=== Exercise set ===
A – Write out the stretch of the curl error-message post from "In general, since" through "similar operation-specific context.".
B – Answer these questions from the curl error-message post:
(i) Which source file was Bhavin Gandhi reading?
(ii) What error code appears with the message "Failed to truncate file"?
(iii) According to the reply, what would be needed to retry the operation?

From: Timothe Litt <litt_at_acm.org>
Date: Sun, 24 Jul 2022 14:30:15 -0400


On 24-Jul-22 13:58, Bhavin Gandhi via curl-users wrote:
>
> I came across a couple of similar places in tool_operate.c while reading
> the code base. I'm leaving some examples here (not all error messages
> will have something but some should have more context):
>
> curl: (23) Failed to truncate file [which file?]
> curl: (%d) Failed writing body [where?]
>
I would include both the URL and the filename in these cases, since the
filename may have been derived from the URL.  And in any case, the URL
would be needed to retry the operation (perhaps on a different
disk/directory).

In general, since curl works on URLs, the URL should be in all error
messages, with the filename (and other data) included where
appropriate.  E.g. curl: example.com/foo%21: (23) Failed to truncate
'foo!'  Other data might include the target of a seek that fails and
similar operation-specific context.

=== Given records ===
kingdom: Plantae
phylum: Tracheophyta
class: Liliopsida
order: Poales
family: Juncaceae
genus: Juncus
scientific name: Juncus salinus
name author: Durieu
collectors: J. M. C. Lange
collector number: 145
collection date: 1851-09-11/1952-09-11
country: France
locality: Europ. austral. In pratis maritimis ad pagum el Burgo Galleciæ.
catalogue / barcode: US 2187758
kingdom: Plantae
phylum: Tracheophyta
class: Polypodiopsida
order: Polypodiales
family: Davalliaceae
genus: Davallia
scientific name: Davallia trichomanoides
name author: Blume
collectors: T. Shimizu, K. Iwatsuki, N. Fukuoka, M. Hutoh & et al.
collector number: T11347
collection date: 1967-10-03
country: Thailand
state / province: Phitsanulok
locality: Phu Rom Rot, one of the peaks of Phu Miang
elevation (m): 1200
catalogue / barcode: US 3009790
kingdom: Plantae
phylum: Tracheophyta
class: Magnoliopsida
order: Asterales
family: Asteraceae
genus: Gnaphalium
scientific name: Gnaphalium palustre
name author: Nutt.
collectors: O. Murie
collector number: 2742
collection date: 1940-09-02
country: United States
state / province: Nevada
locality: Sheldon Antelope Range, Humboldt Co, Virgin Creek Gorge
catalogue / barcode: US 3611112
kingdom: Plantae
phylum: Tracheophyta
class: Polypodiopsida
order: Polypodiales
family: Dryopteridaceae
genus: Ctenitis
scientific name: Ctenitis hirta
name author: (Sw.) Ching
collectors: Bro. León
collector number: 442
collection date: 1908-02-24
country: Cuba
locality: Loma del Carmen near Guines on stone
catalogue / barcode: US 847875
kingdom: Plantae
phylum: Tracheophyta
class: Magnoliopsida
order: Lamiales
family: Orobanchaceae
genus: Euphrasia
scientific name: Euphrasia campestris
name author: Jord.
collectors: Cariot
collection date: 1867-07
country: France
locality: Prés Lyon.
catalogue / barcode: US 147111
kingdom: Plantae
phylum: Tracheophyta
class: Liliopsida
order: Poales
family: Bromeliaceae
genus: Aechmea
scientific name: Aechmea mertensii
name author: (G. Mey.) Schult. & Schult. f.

=== Response list ===
A –
In general, since curl works on URLs, the URL should be in all error
messages, with the filename (and other data) included where
appropriate.  E.g. curl: example.com/foo%21: (23) Failed to truncate
'foo!'  Other data might include the target of a seek that fails and
similar operation-specific context.

B –
(i) tool_operate.c
(ii) 23
(iii) The URL